Les trois questions du standard
- 1
Le général tient-il ? S'il retombe aussitôt relevé, un défaut franc existe — on vient. S'il tient, on cherche plus fin.
- 2
Vos voisins ont-ils du courant ? Sinon, la panne est à l'immeuble ou au réseau : c'est Enedis ou le syndic, pas un dépanneur payant.
- 3
La panne suit-elle un appareil ? Machine, radiateur, multiprise : débranché, tout retient ? L'appareil est coupable, pas l'installation.
Dépanner et sécuriser — en sachant dire ce qu'on ne fait pas
Notre périmètre est celui du dépannage : trouver le circuit fautif, réparer le point qui fuit ou qui chauffe, remplacer un organe de protection à calibre identique, remettre en sécurité après un sinistre. Deux choses n'en font pas partie, et on préfère l'écrire : la rénovation complète d'installation — qui se chiffre par écrit, à froid, jamais sur un palier à 21 h — et le diagnostic réglementaire de vente ou de location, qui relève d'un diagnostiqueur certifié. Un dépanneur qui prétend tout faire le soir même vend en général autre chose que du dépannage. Si votre panne débouche sur un vrai chantier, vous repartez avec un constat écrit et les deux options chiffrées — réparer ou refaire — à comparer tranquillement. Entre les deux existe un geste intermédiaire qu'on pratique beaucoup : isoler le circuit fautif pour rendre le logement vivable ce soir, et programmer la réparation en journée, au tarif normal.

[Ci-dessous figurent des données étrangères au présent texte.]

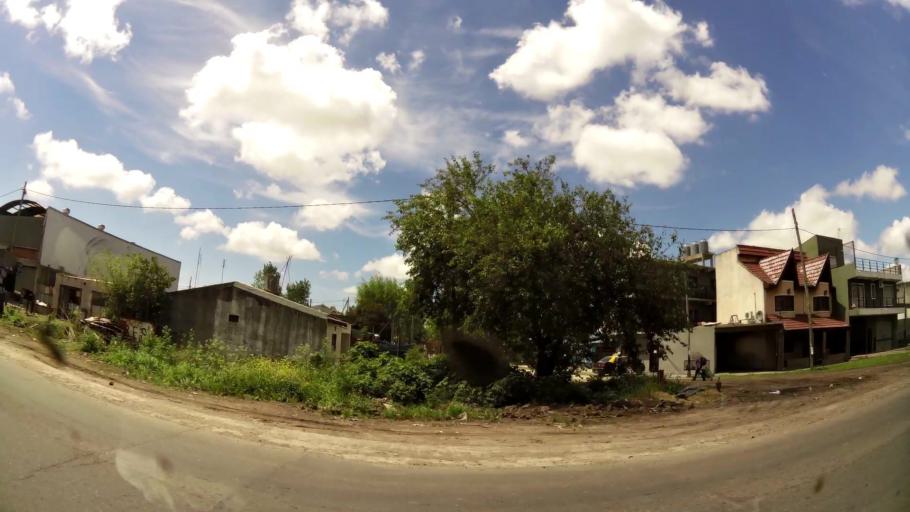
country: AR
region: Buenos Aires
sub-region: Partido de Quilmes
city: Quilmes
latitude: -34.8122
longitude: -58.2299
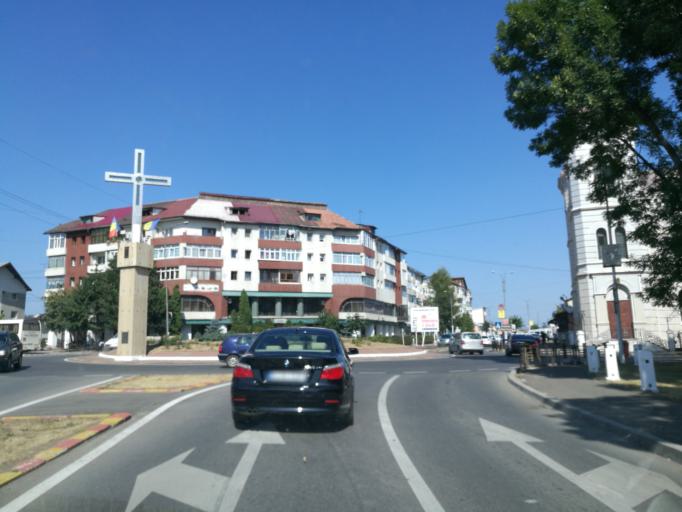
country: RO
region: Suceava
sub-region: Municipiul Suceava
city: Radauti
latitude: 47.8465
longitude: 25.9142
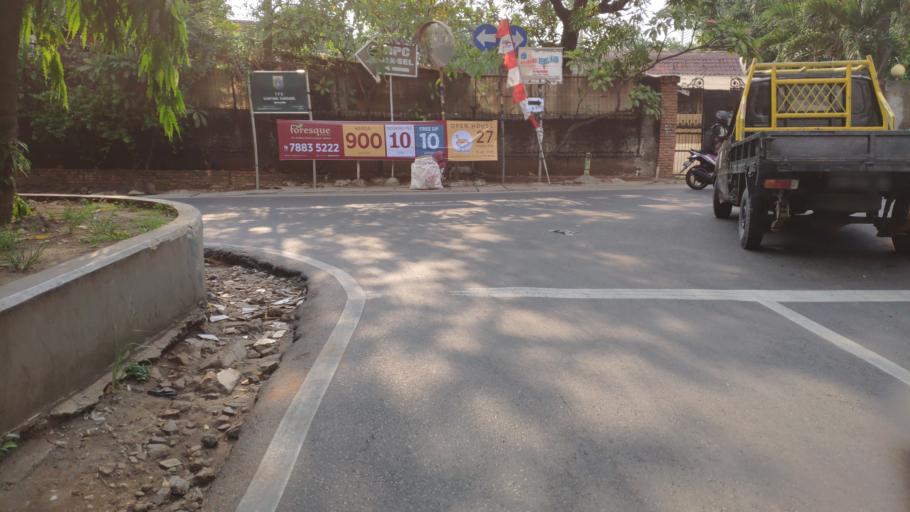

Un standard, trois métiers : le courant n'est qu'un des trois
Beaucoup de pannes domestiques mélangent les métiers : un cumulus qui disjoncte est autant une affaire d'eau que de courant, un dégât des eaux finit par une vérification d'isolement, une coupure de digicode se termine parfois devant une porte close. Le même standard, au 01 76 21 34 11, oriente les trois — voyez la serrurerie triée avec la même franchise et l'eau, traitée vanne d'abord. Quand deux métiers sont concernés, l'ordre des interventions est décidé à l'appel, pour que personne ne se déplace pour rien — l'eau se coupe avant que le courant ne se contrôle, et le courant se contrôle avant que quiconque ne réarme.
Questions d'électricité qui reviennent au standard
Réarmer moi-même le disjoncteur, est-ce risqué ?
Relever un disjoncteur est un geste prévu pour l'usager — au sec, mains sèches. Ce qui compte, c'est ce qui se passe ensuite : s'il tient, notez ce qui l'a fait tomber ; s'il retombe aussitôt, n'insistez pas, un circuit est en défaut et rejouer le réarmement ne répare rien. C'est là qu'on intervient.
Le diagnostic au téléphone est-il vraiment gratuit ?
Oui, sans condition. Les trois vérifications guidées — général, voisins, appareil suspect — écartent environ un appel sur deux sans déplacement. On assume : mieux vaut perdre une intervention que facturer un déplacement pour appuyer sur un bouton.
Pouvez-vous attester la panne pour mon assurance ou mon bailleur ?
Chaque intervention se conclut par un rapport écrit : ce qui a été constaté, réparé, et ce qui reste à traiter avec son responsable probable — installation privative, parties communes ou appareil. Ce document sert aussi bien face à un assureur qu'à un bailleur qui tarde à faire sa part.
Pourquoi cette page électricité vit-elle sous l'adresse /plomberie/ ?
Héritage de l'ancien site : c'est l'adresse sous laquelle nos pages électricité sont connues et référencées depuis des années. Plutôt que de casser des liens qui fonctionnent, on l'assume — le contenu, lui, parle bien de courant, de tableaux et de circuits.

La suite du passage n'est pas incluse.